Reporting of suspected adverse reactions

Reporting suspected adverse reactions after authorisation of the medicinal product is important. It allows continued monitoring of the benefit/risk balance of the medicinal product. Healthcare professionals are asked to report any suspected adverse reactions via the Yellow Card Scheme at: or search for MHRA Yellow Card in the Google Play or Apple App Store.

4.9 Overdose

In patients treated at dosages substantially higher than recommended or for prolonged periods of time, the following adverse reactions have been reported rarely: alopecia, reversible liver function disturbances, hepatitis, agranulocytosis, neutropenia and glomerulonephritis. With the exception of agranulocytosis and glomerulonephritis, these also have been reported in patients who were treated with mebendazole at standard dosages (see Section 4.8).


In the event of accidental overdosage, abdominal cramps, nausea, vomiting and diarrhoea may occur.


There is no specific antidote. Activated charcoal may be given if considered appropriate.

5. Pharmacological properties
5.1 Pharmacodynamic properties

Pharmacotherapeutic classification: Anthelmintic for oral administration, benzimidazole derivatives

ATC code: P02CA01

In vitro and in vivo work suggests that mebendazole blocks the uptake of glucose by adult and larval forms of helminths, in a selective and irreversible manner.

Inhibition of glucose uptake appears to lead to endogenous depletion of glycogen stores within the helminth. Lack of glycogen leads to decreased formation of ATP and ultrastructural changes in the cells.
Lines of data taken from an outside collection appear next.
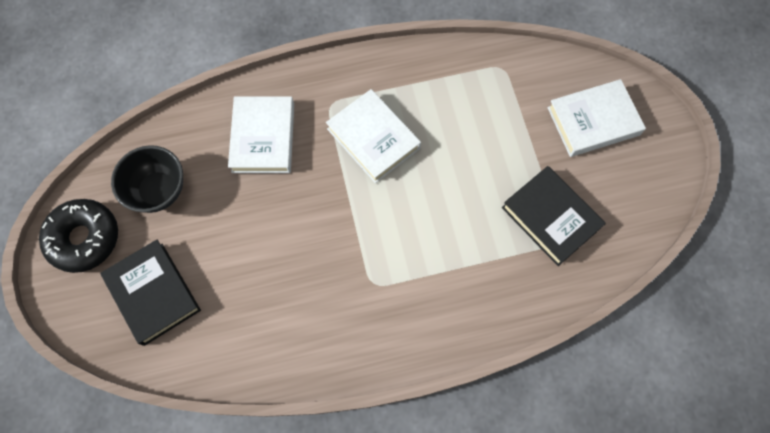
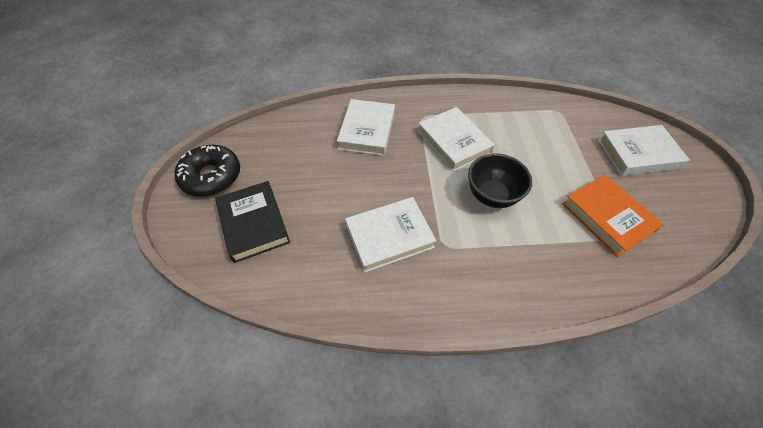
camera: 10 degrees right, 15 degrees down
(159, 191) = (279, 153): black bowl -> black bowl (492, 196)
(311, 283) = (389, 236): none -> white book
(550, 217) = (607, 217): black book -> orange book

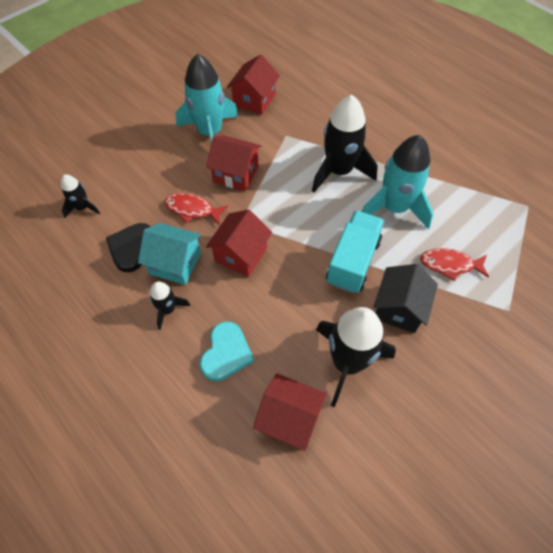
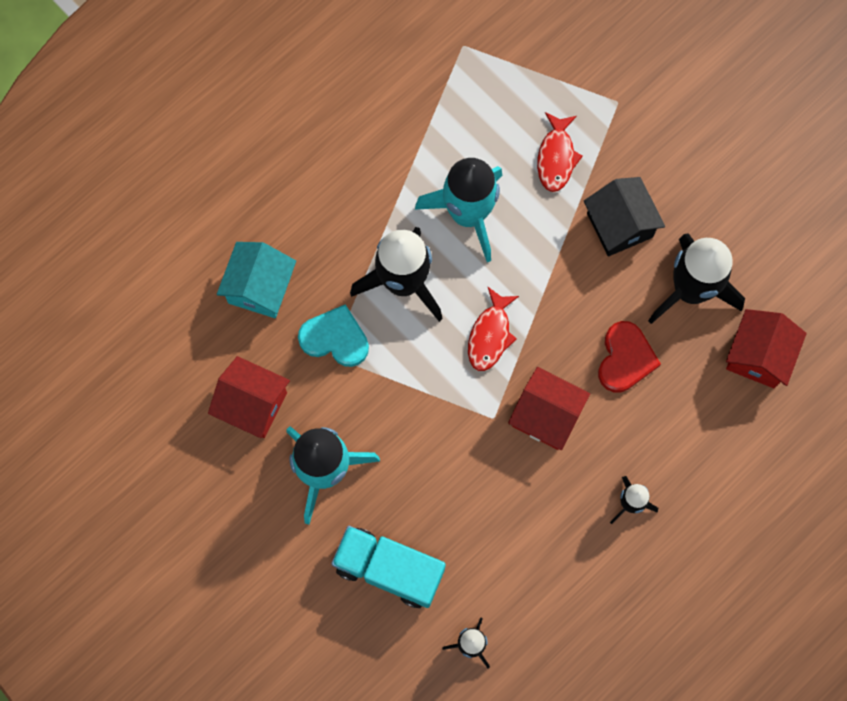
camera: 90 degrees left, 15 degrees up
(131, 248) = (538, 563): black heart -> none
(175, 263) = (562, 501): turquoise house -> turquoise house (260, 288)
(192, 209) = (473, 486): red fish -> red fish (490, 335)
(226, 353) = (685, 428): turquoise heart -> turquoise heart (335, 338)
(236, 173) = (407, 427): red house -> none
(285, 309) = (625, 359): none -> red heart
(353, 261) = (554, 274): turquoise truck -> turquoise truck (389, 569)
(399, 308) = (619, 225): black house -> black house turned 45 degrees clockwise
There is no evidence that Ovex is effective in the treatment of cysticercosis.

5.2 Pharmacokinetic properties

Paediatric population:

Limited data of the mebendazole concentrations in plasma are available in children and adolescents 1 to 16 years of age. These data do not indicate substantially higher systemic exposure to mebendazole in subjects 3 to 16 years of age compared to adults.

In subjects 1 to <3 years of age, systemic exposure is higher than in adults due to higher mg/kg dose relative to adults.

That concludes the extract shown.